Thursday, July 31, 2008
7 Days and Counting
In one month I have used 1,694 texts.
Now I don’t know if that seems like excess...but it sure as hell does seem like it to me.
And I have unlimited texting!
I mean… I spent 2,094 minutes on the phone…which means I was over only 400 minutes of talking than texting. I need to start talking to ppl more. Establish some sort of real life conversations. This technology thing is getting out of hand.
May 9th I will no longer be from Harlem World, New York City, New York.
Come August 2nd I will have lived in New York 4 years and 5 days later I will leave New York for Fort Washington, Maryland.
I was sitting and having lunch with my friend the Shark today. We were reminiscing about me coming to New York from California to visit him…how he gave me his credit card number and told me to buy a ticket whenever I felt like coming. He tells me has mad love for me and that was the first and last time he’s ever done that for anyone. You can’t deny that Cali love I tell ya! Makes you do shit you’d normally never do.
As usual, he tells me that if it weren’t for him, that I would have never made it to the city of lights…but because he wanted me here so bad…he put in the leg work to find me an apartment while I was still in California.
I had to remind him…my plans were already in motion before the leg work. I’d cultivated a “friendship” to make sure that I wouldn’t be without in NYC once I arrived. By chance, 4 men stepped up to the plate…and of those 4…3 are still around.
Admittedly, not in the same capacity…although…today, I sure wish they were…lord knows I need help moving to Maryland…and not just monetary but physical help.
I am still waiting for someone to step up…still…waiting.
We talked and talked and he reminded me of soem tings that I had forgotten...of which I had to let him know....he owes me big time for some things...yea, I'mma have to wait on that too.
Seems as if many ppl want to spend much time with me now that I am leaving...funny that. I can't accomodate everyone... So I will make sure that my last days are spent with people that I really considered a friend...someone that showed me and taught me things...someone that helped me become the Bloopty of New York!

### Instructions for the task
Reproduce the passage of the blog post about leaving New York starting with "Admittedly, not in" and going on through "on that too.", keeping every word and mark unchanged. The records that follow come from a different source than the blog post above.

### Given entries
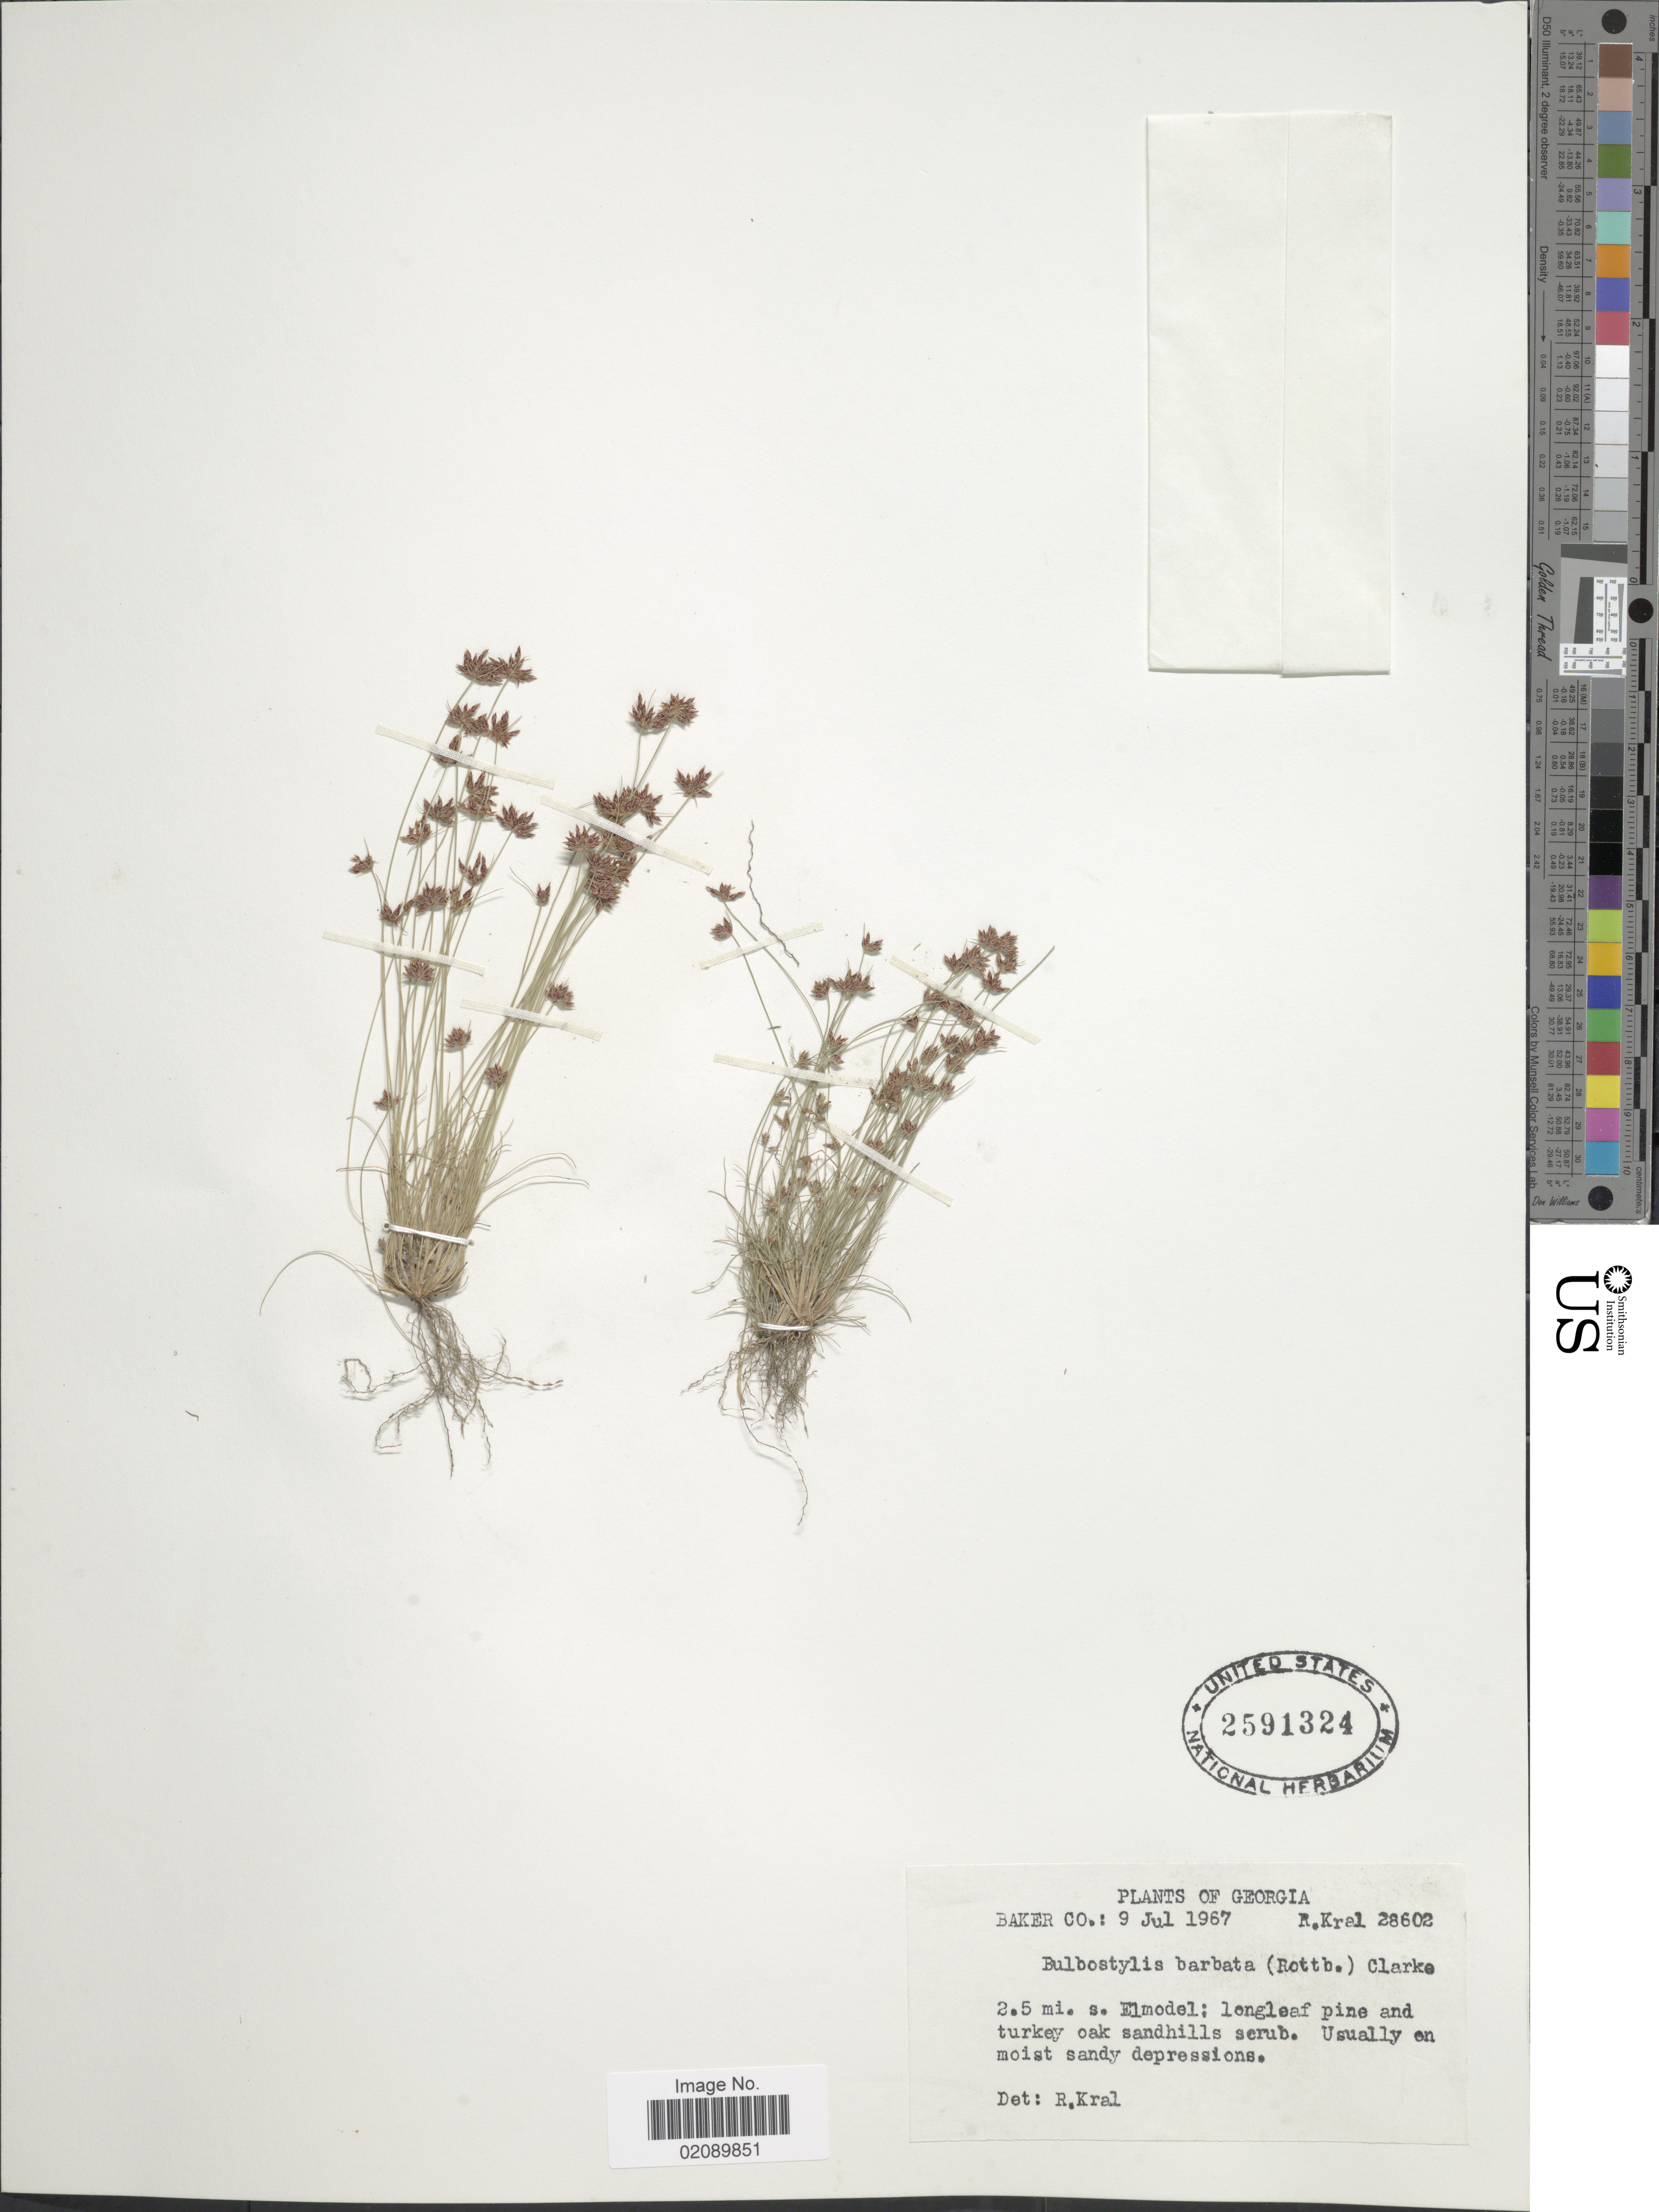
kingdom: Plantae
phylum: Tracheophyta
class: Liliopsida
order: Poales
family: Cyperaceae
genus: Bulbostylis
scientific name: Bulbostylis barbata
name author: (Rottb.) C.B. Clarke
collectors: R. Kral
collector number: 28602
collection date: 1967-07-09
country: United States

--

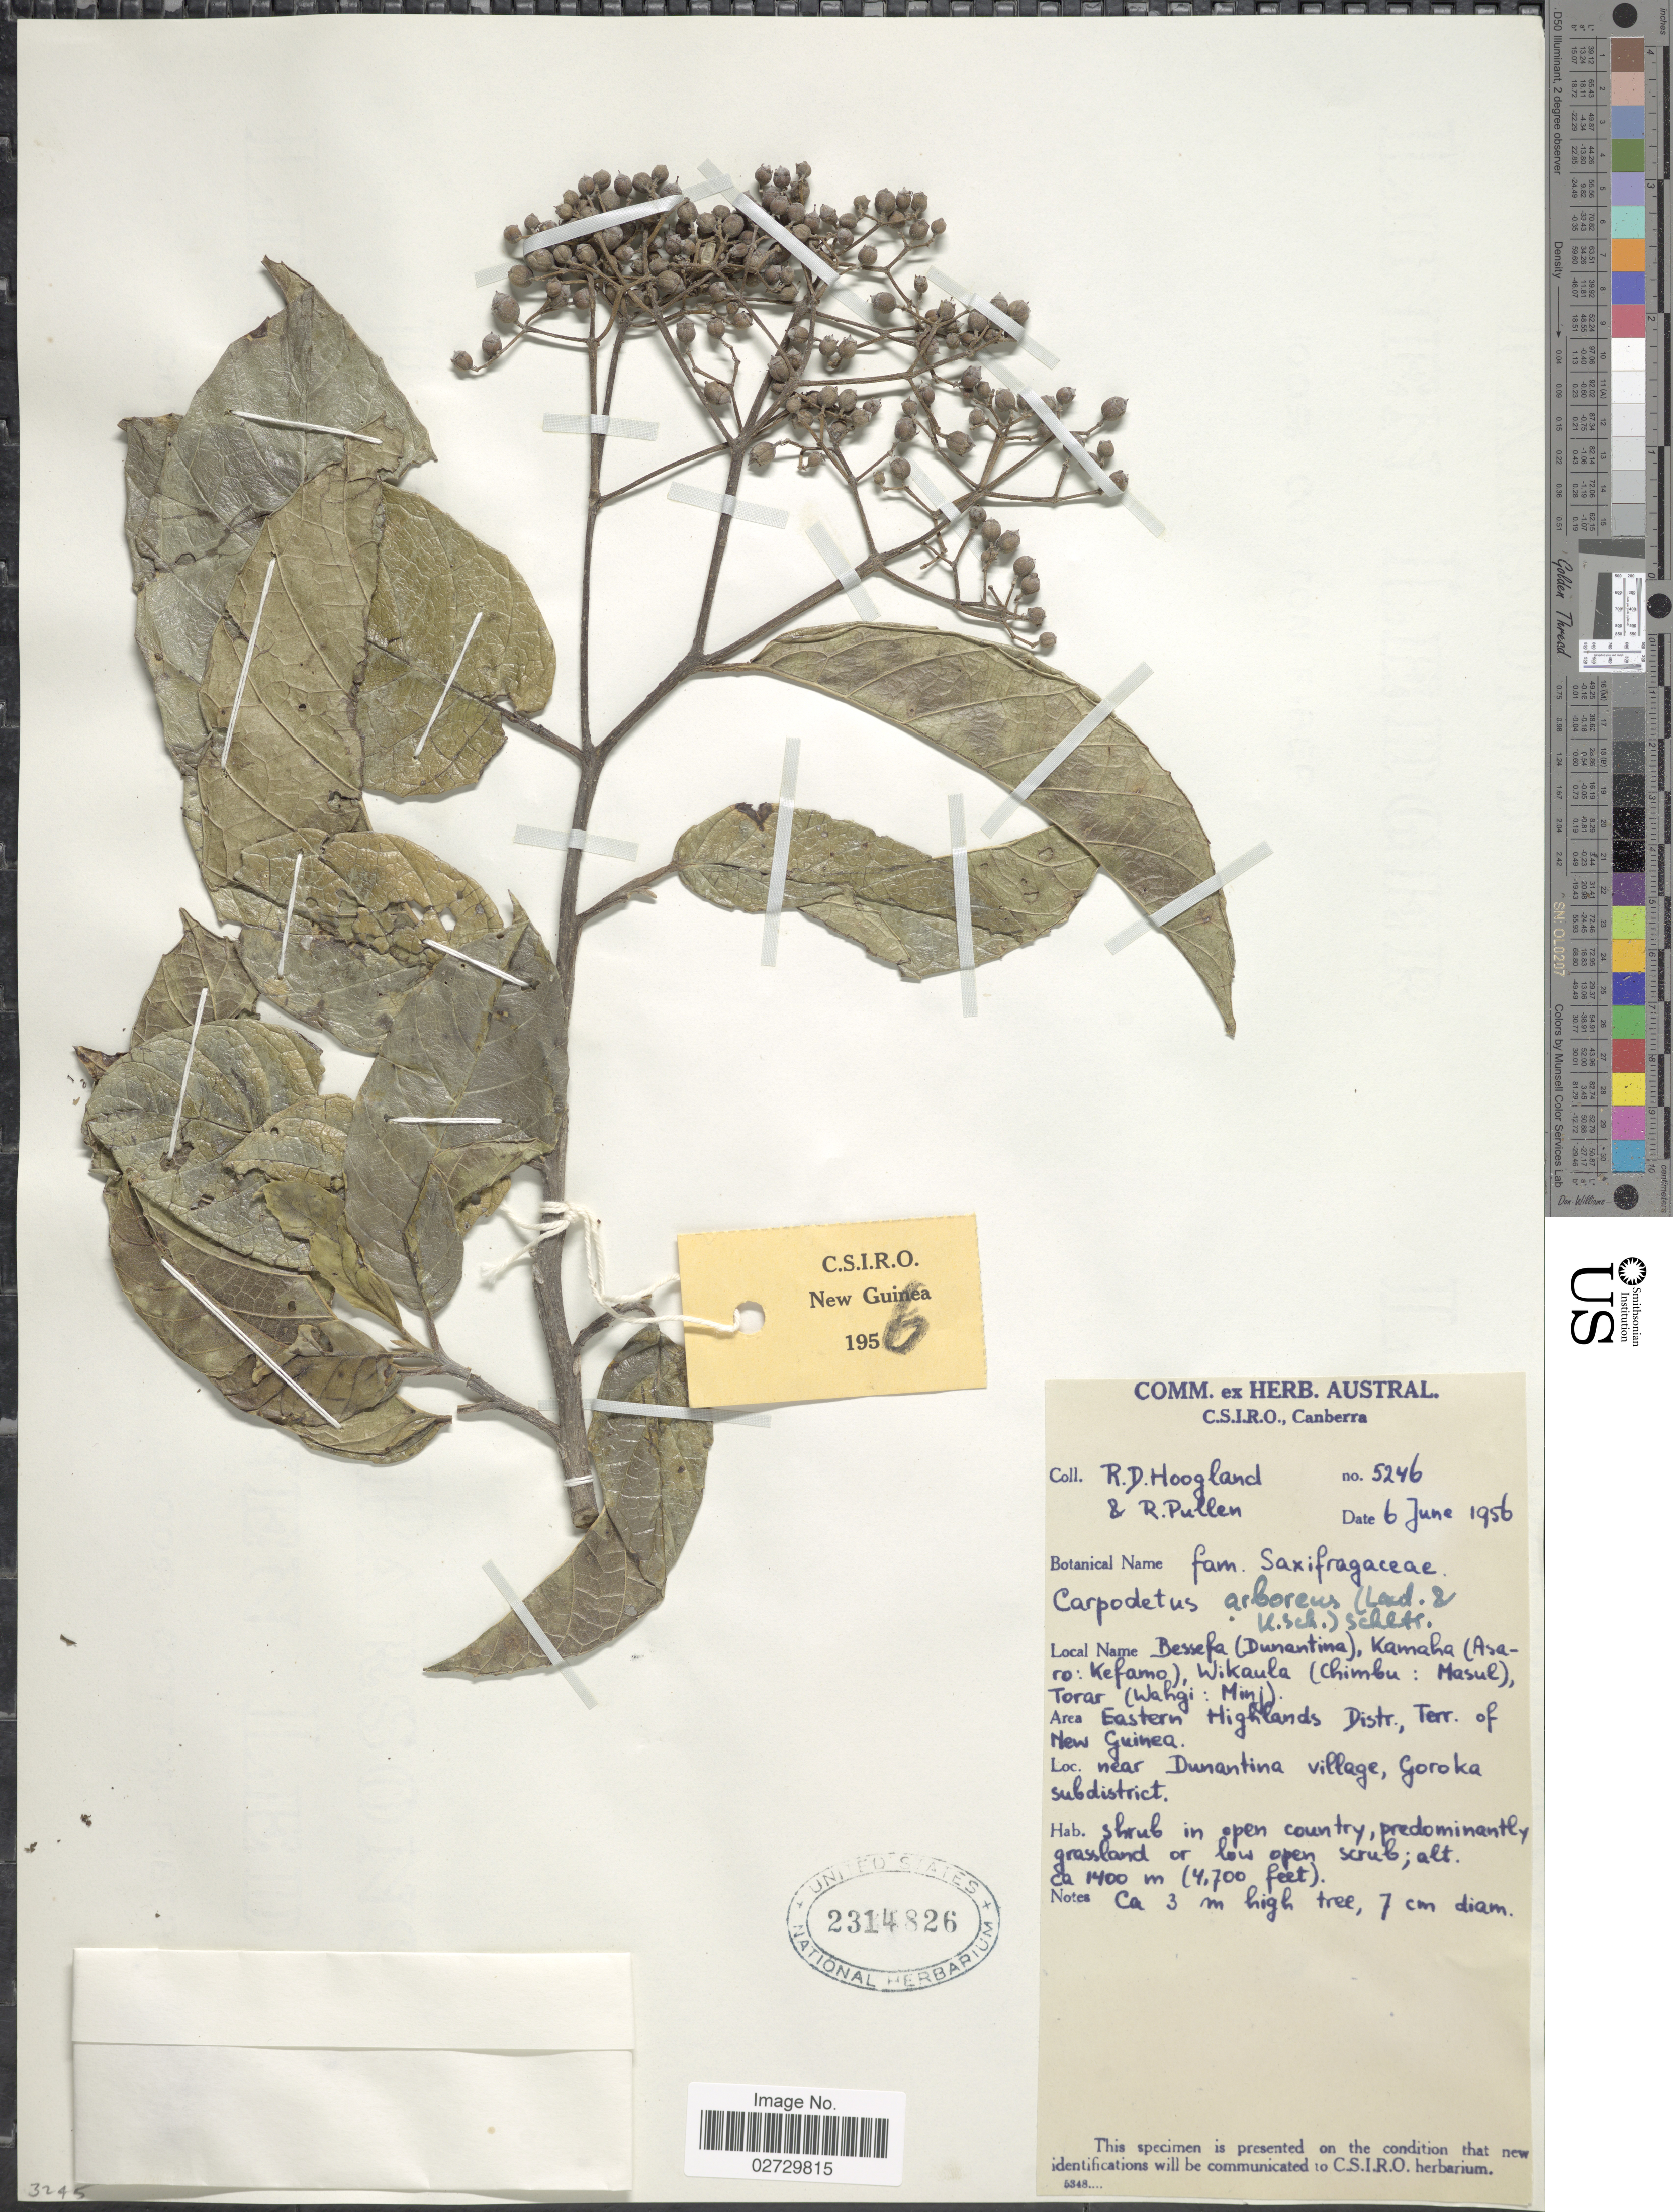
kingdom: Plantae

### Exercise response
Admittedly, not in the same capacity…although…today, I sure wish they were…lord knows I need help moving to Maryland…and not just monetary but physical help.
I am still waiting for someone to step up…still…waiting.
We talked and talked and he reminded me of soem tings that I had forgotten...of which I had to let him know....he owes me big time for some things...yea, I'mma have to wait on that too.